Check out the top of p.9 in the linked pdf file:
Related news release:
Dr Baker’s project How life got moving: reconstructing and re-evolving the bacterial flagellar motor, piece-by-piece aims to estimate what an ancient flagellar motor – the tiny rotating wheel that powers the swimming movement of bacteria – might have looked like, and then re-engineer it for further experimentation and research.
“The bacterial flagellar motor moves bacteria to places where the environment suits them better,” Dr Baker says. “It does this under the control of a sensory system in which receptors on the outside of the bacteria respond to changing nutrient concentrations in its environment.
“By studying the flagellar motor, we’ve discovered that its building blocks are found in many other bacterial systems, serving functions other than motion – including secretion, and energy storage and release. This allows us to investigate what conditions force the flagellar motor to adapt, and helps us understand how complex nanomachines, like the bacterial flagellar motor, can develop new functions over time.”
Love to see the proposal.
I was chuffed to see that Nick Matzke was both involved in this project and in NZ.

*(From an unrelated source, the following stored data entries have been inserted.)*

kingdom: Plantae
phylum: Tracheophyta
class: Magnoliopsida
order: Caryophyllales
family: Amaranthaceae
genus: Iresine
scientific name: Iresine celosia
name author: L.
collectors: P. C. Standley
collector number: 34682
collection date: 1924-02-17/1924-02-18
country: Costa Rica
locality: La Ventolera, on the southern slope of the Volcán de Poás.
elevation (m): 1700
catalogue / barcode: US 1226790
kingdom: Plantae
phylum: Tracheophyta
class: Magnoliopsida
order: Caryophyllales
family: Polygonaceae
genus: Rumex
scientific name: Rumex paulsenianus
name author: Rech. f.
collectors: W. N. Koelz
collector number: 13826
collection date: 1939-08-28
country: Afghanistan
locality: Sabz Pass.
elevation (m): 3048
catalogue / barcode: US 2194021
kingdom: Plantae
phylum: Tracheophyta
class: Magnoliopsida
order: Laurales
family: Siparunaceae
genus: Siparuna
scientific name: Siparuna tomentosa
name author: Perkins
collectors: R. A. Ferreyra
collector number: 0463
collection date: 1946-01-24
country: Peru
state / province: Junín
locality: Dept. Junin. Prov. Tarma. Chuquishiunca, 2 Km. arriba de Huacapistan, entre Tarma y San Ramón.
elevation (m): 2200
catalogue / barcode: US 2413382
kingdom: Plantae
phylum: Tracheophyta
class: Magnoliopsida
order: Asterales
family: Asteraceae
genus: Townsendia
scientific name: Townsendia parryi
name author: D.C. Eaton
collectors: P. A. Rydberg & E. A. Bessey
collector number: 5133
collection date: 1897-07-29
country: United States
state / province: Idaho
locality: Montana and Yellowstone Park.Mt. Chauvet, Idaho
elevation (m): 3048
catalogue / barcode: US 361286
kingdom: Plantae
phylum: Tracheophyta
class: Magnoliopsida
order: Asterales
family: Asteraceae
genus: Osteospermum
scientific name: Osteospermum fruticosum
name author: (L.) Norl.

So would I. In particular, I would be very interested to know what in their title the authors mean by « re-evolving the bacterial flagellar motor ». I hope they don’t mean « re-engineering » as Louise Templeton says in the press release, for in that case the title would be very misleading.
This should be interesting. I wonder what exactly is meant by the proposal to re-evove it step by step.
Not to worry. The DI has itself covered:
- The Law of Reproducible Results : Anything found in nature was Designed, unless it can be reproduced in the lab. Corollary: Anything intentionally done in a lab is not natural; it’s a purposeful result. Therefore, all lab results are evidence of Intelligent Design.
I don’t know but my guess is that they intend to do ancestor reconstruction of several different states in the evolution of the flagellum (the “re-engineering” part), and then from those inferred ancestral systems try to re-evolve descendant systems with new functions.
I see Matzke is already co-author with Baker on a paper using that approach to understand how ion-selectivity evolves (how the flagellum can evolve by mutations and selection to switch between sodium ions, or protons, to power movement):
They’re not the only ones, either:
Gotta love Curmie!
An ID proponent (we’ve seen him hear) once discounted a paper reproducing IC in the lab because it was a designed experiment. Maximal palm/face intersection occurred.